In keinem Stimmbezirk war eine Partei stärker als SPD oder CDU (die sich lediglich am Stadtgarten und Kuhlerkamp die Pole Position sichert), auch nicht am Wilhelmsplatz, wo die Grünen bei den letzten Wahlen stets vorne lagen.

Im Bereich des Stadtgartens und der St.-Michael-Kirche erreichen die Grünen aber mit 20,54 bzw. 19,28 Prozent sehr gute Ergebnisse. Ansonsten liegen sie überall im Viertel (mit Ausnahme des Kuhlerkamps, der Wehringhauser Straße und der Södingstraße) auch über ihrem stadtweiten Schnitt von 13,28 Prozent.
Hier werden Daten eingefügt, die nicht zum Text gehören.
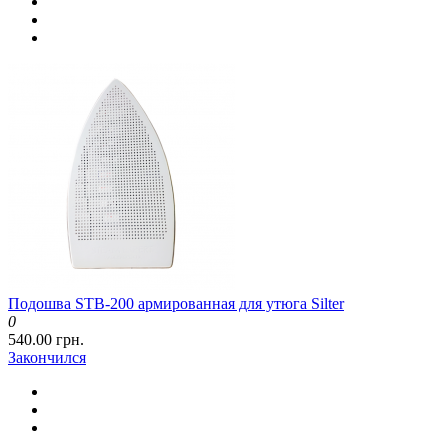
Подошва STB-200 армированная для утюга Silter
0
540.00 грн.
Закончился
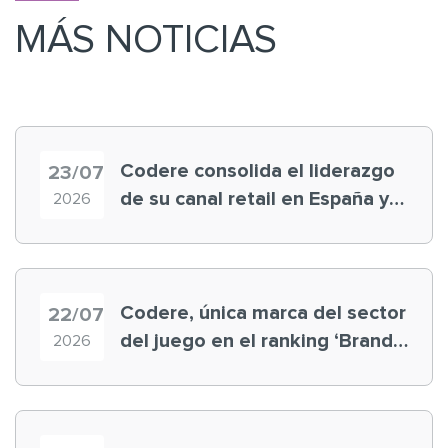
MÁS NOTICIAS
Codere consolida el liderazgo
23/07
de su canal retail en España y
2026
registra récord histórico en el
Mundial
Codere, única marca del sector
22/07
del juego en el ranking ‘Brand
2026
Finance España 2026’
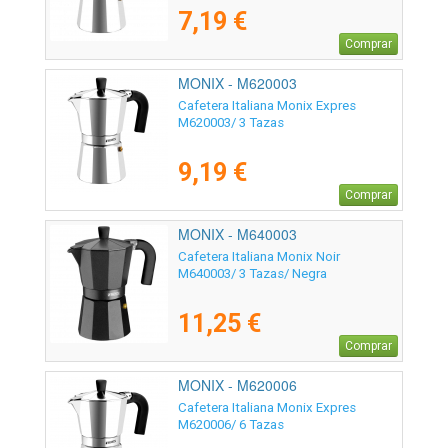
7,19 €
Comprar
MONIX - M620003
Cafetera Italiana Monix Expres
M620003/ 3 Tazas
9,19 €
Comprar
MONIX - M640003
Cafetera Italiana Monix Noir
M640003/ 3 Tazas/ Negra
11,25 €
Comprar
MONIX - M620006
Cafetera Italiana Monix Expres
M620006/ 6 Tazas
In den Bezirken 1091 (Minervastraße), 1092 (St.-Michael-Kirche), 1105 (Feuerwache-Mitte) sind die Grünen jeweils nach der SPD zweitstärkste Partei. In 1093 (Stadtgarten) teilen sie sich den zweiten Platz mit der SPD und in 1106 (Wilhelmsplatz) stimmengleich mit der PARTEI. In 1094, 1101 und 1102 sowie den beiden Briefwahlbezirken landen die Grünen auf Platz drei. Anders sieht es jedoch an der Wehringhauser Straße aus: hier sind die Grünen weit hinter der SPD,der AfD und sogar der Linken abgeschlagen auf Platz 4, den sie sich mit CDU und Hagen Aktiv teilen. Und an der Södingstraße kommen sie gar nur auf den fünften Platz, doch dazu weiter unten mehr.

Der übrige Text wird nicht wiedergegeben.